Odor adaptation and aversive learning to AWC-sensed odors requires EGL-4 activity: cytoplasmic EGL-4 activity directs short-term adaptation whereas aversive learning requires EGL-4 to translocate to the nucleus and phosphorylate nuclear targets (Juang et al., 2013; L’Etoile et al., 2002). Because we showed that behavior changes over time in response to both benzaldehyde and 2,4,5-TMT require adp-1 (Fig. 2B, Fig. S3), we wondered whether these changes in odor attraction were correlated to the sub-cellular localization of a functional GFP-tagged EGL-4 in the AWC neuron (Fig. 4A). We narrowed down our pool of odors to 5 AWC-sensed odors that induced consistent changes in behavior and grouped them into the early-trending odors benzaldehyde, 2-ethoxythiazole, 1-methylpyrrole and the late-trending odors 2,4,5-TMT and 4-CB. We find that these three early-trending odors induce a 50% change in behavior after an average of 83.3 min whereas the two late-trending odors induced a 50% change at 101.8 min, significantly later than early-trending odors (Fig. 5). We then exposed worms to early and late-trending odors and observed EGL-4 localization in the AWC neuron every 20 min for 2 h (Figs. 4B–4F). Whereas the odor butanone is sensed by one of the AWC neuron pair and EGL-4 nuclear translocation is induced in only one of the AWC neurons, all the odors tested here could induce EGL-4 translocation in both AWC neurons indicating that they are likely sensed by both AWC neurons. The maximal percent of animals with nuclear EGL-4 ranged from 60% to almost 80% for each odor (Figs. 4B–4F). However, neither longer odor incubation nor increasing odor concentration could substantially increase maximal nuclear EGL-4 for 4-chlorobenzyl mercaptan or 2,4,5-trimethylthiazole (Figs. S7 and S8).

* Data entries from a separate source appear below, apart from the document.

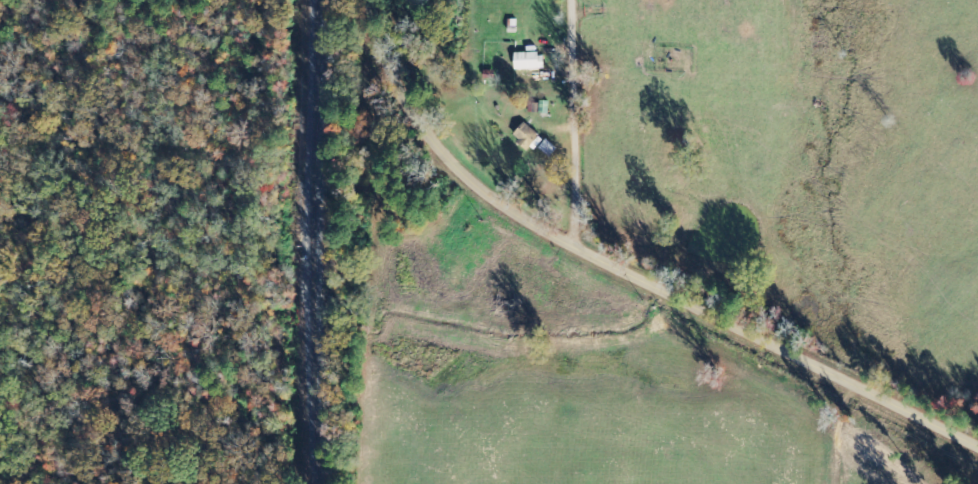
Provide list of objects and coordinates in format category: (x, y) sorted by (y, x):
building: (527, 61)
road: (575, 123)
building: (532, 140)
railway: (320, 242)
road: (629, 273)

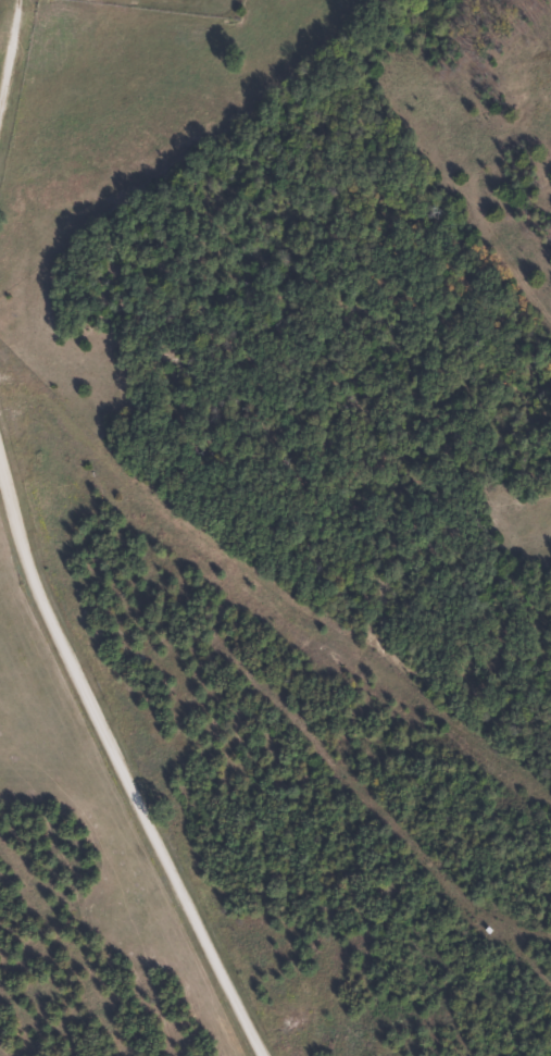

The temporal dynamic of EGL-4 nuclear localization in response to the early- and late-trending odors seems to vary depending on the odor. To analyze this in detail, we calculated a regression for the time curves for each odor (Figs. 4B–4F), and then estimated the time at which 50% EGL-4 nuclear localization was reached for each odor (Fig. 5). We found that EGL-4 nuclear localization occurred much faster in the early trending odors (58 min, 70 min, 75 min for 2-ethoxythiazole, benzaldhehyde and 2-methylpyrrole, respectively), but significantly later in the late-trending odors (90 min and 89 min for 4-CB and 2,4,5-TMT, respectively). Thus, we saw a correlation between the timing of behavior change and EGL-4 nuclear translocation (Fig. 5). Taken together, the timing of odor behavior changes for AWC-sensed odors may be regulated by EGL-4 sub-cellular localization and aversive learning mechanisms.